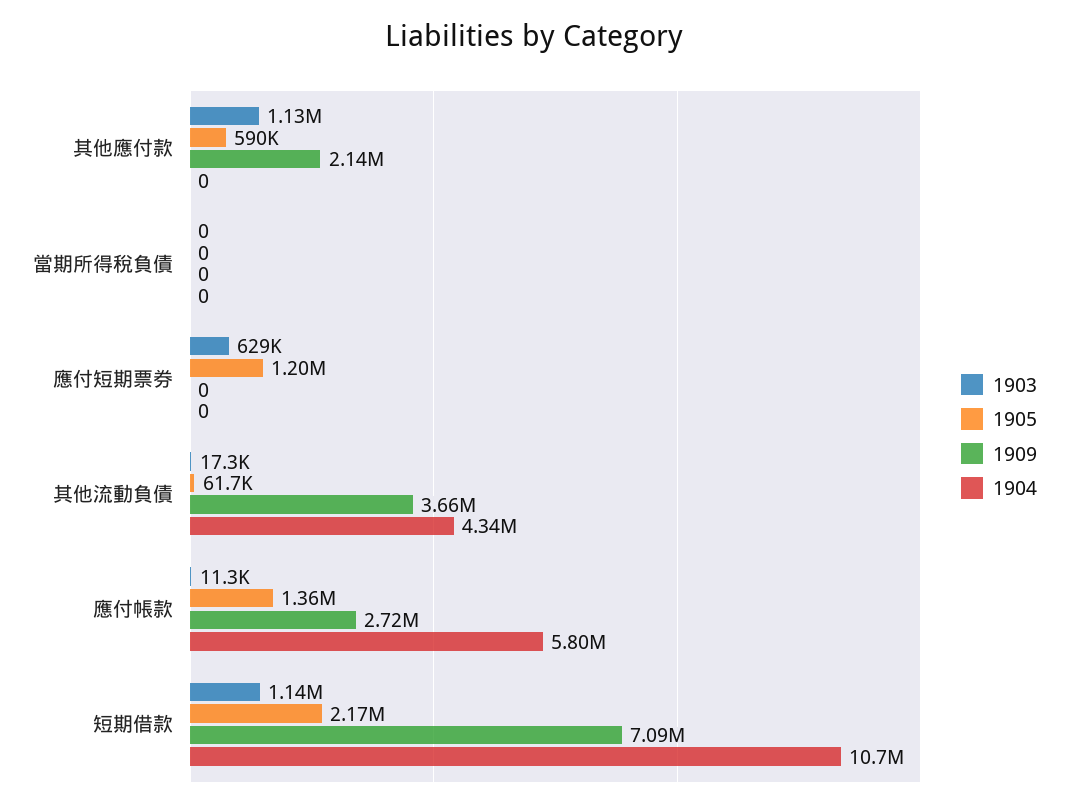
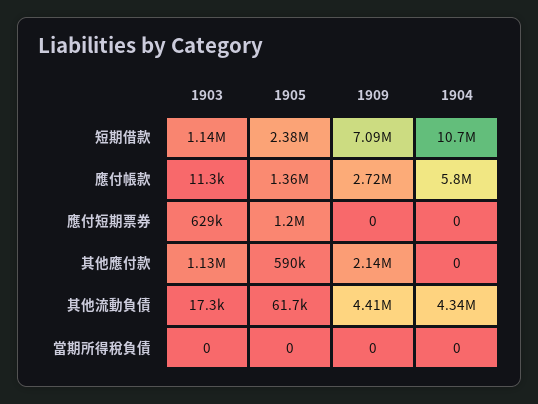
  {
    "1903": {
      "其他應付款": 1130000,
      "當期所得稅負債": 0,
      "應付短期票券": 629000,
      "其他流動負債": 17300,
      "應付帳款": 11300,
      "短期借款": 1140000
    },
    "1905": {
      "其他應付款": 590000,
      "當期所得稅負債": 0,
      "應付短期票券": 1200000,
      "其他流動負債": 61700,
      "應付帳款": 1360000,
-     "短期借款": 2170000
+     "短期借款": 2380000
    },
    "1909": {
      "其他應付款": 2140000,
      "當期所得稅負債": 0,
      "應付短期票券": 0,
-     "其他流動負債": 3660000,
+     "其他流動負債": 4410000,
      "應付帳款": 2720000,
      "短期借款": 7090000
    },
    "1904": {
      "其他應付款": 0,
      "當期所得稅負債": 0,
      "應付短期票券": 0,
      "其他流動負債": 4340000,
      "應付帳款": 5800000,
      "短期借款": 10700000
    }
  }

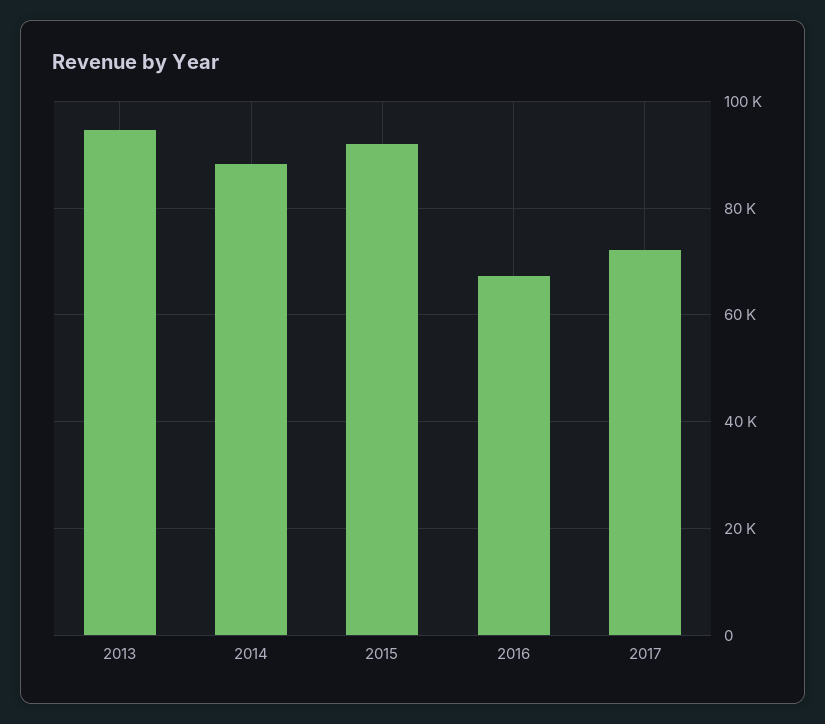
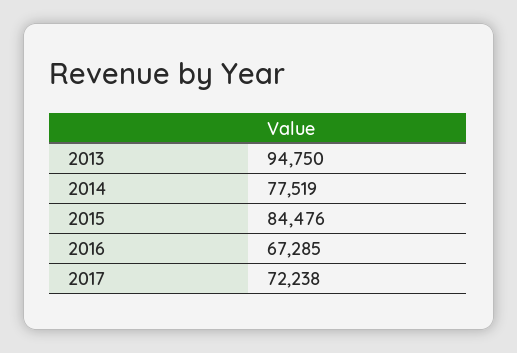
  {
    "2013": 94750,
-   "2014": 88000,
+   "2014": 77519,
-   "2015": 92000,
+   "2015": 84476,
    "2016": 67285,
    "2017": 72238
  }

|---|

WHAT YOU WILL DO >>
Please go through the data above and copy each line that has the word "應付帳款".

ANSWER TO THE PROBLEM >>
      "應付帳款": 11300,
      "應付帳款": 1360000,
      "應付帳款": 2720000,
      "應付帳款": 5800000,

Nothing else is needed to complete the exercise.